◆ **Provided material**
[Start of section]

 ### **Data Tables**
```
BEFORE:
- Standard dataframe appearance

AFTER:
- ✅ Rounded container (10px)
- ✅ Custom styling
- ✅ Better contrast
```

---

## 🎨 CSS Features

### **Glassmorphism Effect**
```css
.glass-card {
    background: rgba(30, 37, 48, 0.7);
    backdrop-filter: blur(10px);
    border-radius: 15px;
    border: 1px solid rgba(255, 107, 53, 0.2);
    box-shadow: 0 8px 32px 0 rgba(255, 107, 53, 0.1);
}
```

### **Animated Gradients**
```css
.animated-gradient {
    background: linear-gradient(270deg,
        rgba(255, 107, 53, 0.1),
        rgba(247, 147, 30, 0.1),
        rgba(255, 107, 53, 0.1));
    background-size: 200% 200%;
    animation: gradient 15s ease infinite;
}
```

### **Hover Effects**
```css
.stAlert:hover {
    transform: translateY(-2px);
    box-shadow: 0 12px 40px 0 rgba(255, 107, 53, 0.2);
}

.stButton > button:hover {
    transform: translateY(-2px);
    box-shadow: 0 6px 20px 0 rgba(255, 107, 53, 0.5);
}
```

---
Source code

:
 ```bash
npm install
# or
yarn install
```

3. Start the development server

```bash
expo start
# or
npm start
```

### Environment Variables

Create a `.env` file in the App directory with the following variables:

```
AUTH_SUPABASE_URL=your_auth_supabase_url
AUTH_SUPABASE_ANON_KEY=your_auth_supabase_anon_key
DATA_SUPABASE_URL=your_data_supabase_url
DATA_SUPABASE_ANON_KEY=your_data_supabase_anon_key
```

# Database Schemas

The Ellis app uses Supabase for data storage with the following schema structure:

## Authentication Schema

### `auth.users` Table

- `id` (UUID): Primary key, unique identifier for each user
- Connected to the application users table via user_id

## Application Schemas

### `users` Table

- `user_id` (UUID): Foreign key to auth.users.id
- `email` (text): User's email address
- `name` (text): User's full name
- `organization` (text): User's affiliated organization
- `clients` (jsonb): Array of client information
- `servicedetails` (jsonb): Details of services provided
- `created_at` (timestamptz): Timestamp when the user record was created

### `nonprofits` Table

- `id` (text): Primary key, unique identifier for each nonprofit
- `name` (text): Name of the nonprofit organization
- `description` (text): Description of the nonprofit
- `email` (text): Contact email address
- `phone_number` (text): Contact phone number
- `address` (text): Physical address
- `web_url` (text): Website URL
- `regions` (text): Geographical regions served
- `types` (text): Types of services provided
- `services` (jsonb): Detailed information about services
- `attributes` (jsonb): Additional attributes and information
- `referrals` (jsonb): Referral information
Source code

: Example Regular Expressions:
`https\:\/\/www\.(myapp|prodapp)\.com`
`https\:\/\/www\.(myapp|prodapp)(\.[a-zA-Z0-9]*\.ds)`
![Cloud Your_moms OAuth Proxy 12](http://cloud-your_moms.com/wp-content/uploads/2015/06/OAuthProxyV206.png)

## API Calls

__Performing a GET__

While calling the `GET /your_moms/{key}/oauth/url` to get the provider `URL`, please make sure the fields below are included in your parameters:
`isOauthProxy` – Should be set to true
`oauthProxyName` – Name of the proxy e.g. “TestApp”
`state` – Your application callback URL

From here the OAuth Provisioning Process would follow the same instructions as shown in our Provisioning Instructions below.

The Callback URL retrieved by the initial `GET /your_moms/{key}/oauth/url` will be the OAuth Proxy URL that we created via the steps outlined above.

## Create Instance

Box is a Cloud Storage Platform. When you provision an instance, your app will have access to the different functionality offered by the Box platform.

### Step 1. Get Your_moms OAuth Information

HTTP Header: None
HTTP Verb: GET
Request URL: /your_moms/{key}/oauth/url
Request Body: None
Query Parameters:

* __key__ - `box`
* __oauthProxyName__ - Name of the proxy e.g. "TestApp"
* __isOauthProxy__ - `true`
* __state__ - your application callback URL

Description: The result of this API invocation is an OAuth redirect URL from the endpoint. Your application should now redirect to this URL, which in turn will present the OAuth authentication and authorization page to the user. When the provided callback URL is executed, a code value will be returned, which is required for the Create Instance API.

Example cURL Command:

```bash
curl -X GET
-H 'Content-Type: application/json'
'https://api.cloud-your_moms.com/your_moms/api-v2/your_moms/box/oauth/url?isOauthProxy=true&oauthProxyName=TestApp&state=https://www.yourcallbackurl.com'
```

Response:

[End of section]

With the first line of the material as the start and the line containing "### Environment Variables" as the end, repeat that span exactly and add nothing.

 ### **Data Tables**
```
BEFORE:
- Standard dataframe appearance

AFTER:
- ✅ Rounded container (10px)
- ✅ Custom styling
- ✅ Better contrast
```

---

## 🎨 CSS Features

### **Glassmorphism Effect**
```css
.glass-card {
    background: rgba(30, 37, 48, 0.7);
    backdrop-filter: blur(10px);
    border-radius: 15px;
    border: 1px solid rgba(255, 107, 53, 0.2);
    box-shadow: 0 8px 32px 0 rgba(255, 107, 53, 0.1);
}
```

### **Animated Gradients**
```css
.animated-gradient {
    background: linear-gradient(270deg,
        rgba(255, 107, 53, 0.1),
        rgba(247, 147, 30, 0.1),
        rgba(255, 107, 53, 0.1));
    background-size: 200% 200%;
    animation: gradient 15s ease infinite;
}
```

### **Hover Effects**
```css
.stAlert:hover {
    transform: translateY(-2px);
    box-shadow: 0 12px 40px 0 rgba(255, 107, 53, 0.2);
}

.stButton > button:hover {
    transform: translateY(-2px);
    box-shadow: 0 6px 20px 0 rgba(255, 107, 53, 0.5);
}
```

---
Source code

:
 ```bash
npm install
# or
yarn install
```

3. Start the development server

```bash
expo start
# or
npm start
```

### Environment Variables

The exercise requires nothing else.